Segment Start: Material for this task
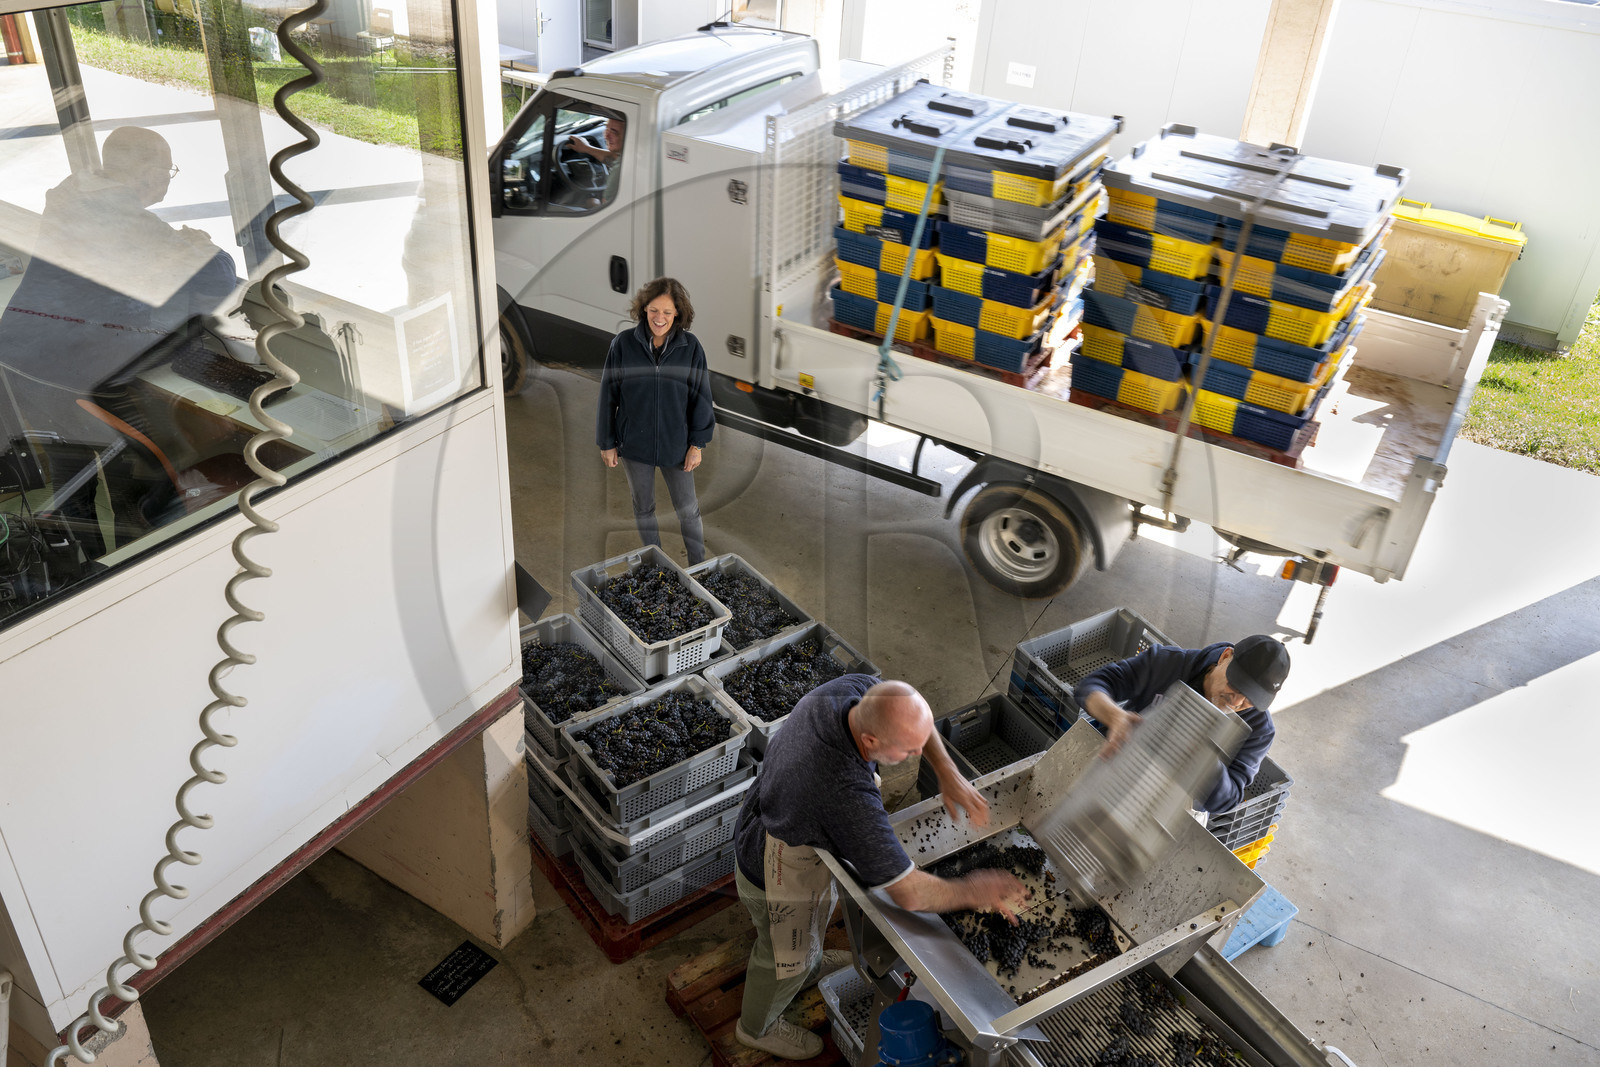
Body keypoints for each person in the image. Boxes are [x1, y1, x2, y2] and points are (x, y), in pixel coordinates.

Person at [730, 676, 1030, 1060]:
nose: (916, 754)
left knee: (810, 929)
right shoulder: (843, 793)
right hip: (773, 868)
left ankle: (811, 962)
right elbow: (908, 892)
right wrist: (974, 890)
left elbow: (914, 716)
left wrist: (947, 771)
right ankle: (756, 1027)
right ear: (870, 742)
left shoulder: (854, 692)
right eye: (908, 751)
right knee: (780, 958)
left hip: (784, 816)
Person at [1073, 634, 1291, 815]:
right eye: (1235, 685)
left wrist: (1205, 761)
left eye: (1250, 699)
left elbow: (1228, 800)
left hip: (1167, 813)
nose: (1236, 702)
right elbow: (1093, 684)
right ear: (1225, 656)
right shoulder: (1169, 663)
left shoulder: (1259, 731)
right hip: (1112, 765)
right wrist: (1114, 716)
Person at [595, 277, 714, 565]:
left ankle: (699, 567)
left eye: (667, 312)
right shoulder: (623, 345)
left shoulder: (691, 348)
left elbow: (701, 397)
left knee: (688, 511)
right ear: (644, 309)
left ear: (678, 314)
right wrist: (607, 443)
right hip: (635, 445)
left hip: (677, 445)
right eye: (654, 310)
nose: (659, 318)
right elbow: (608, 395)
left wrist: (697, 444)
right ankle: (657, 566)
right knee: (644, 509)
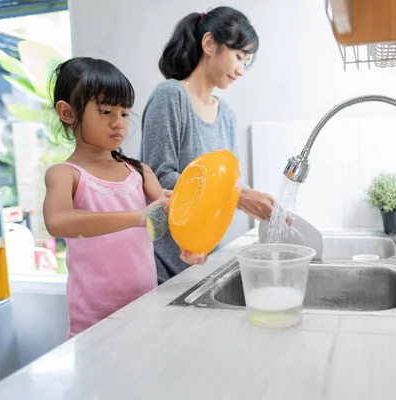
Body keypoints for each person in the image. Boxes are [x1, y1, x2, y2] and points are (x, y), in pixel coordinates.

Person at [43, 57, 205, 338]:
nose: (118, 123)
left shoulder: (139, 172)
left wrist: (192, 245)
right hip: (93, 322)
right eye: (105, 111)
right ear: (67, 113)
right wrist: (137, 218)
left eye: (125, 113)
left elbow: (173, 213)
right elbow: (58, 221)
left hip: (146, 308)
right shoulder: (65, 175)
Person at [141, 6, 275, 284]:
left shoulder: (226, 113)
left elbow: (231, 180)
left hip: (205, 258)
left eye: (246, 61)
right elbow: (160, 177)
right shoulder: (170, 96)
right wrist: (237, 196)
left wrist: (259, 202)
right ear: (210, 43)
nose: (241, 70)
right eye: (238, 56)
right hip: (165, 264)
Segment End: Material for this task
:: Brief ::
Reproduce exactly the lines running from the one with "right shoulder: (170, 96)" to the last line of the listing above. Add nothing else.

:: Answer area ::
right shoulder: (170, 96)
right wrist: (237, 196)
left wrist: (259, 202)
right ear: (210, 43)
nose: (241, 70)
right eye: (238, 56)
right hip: (165, 264)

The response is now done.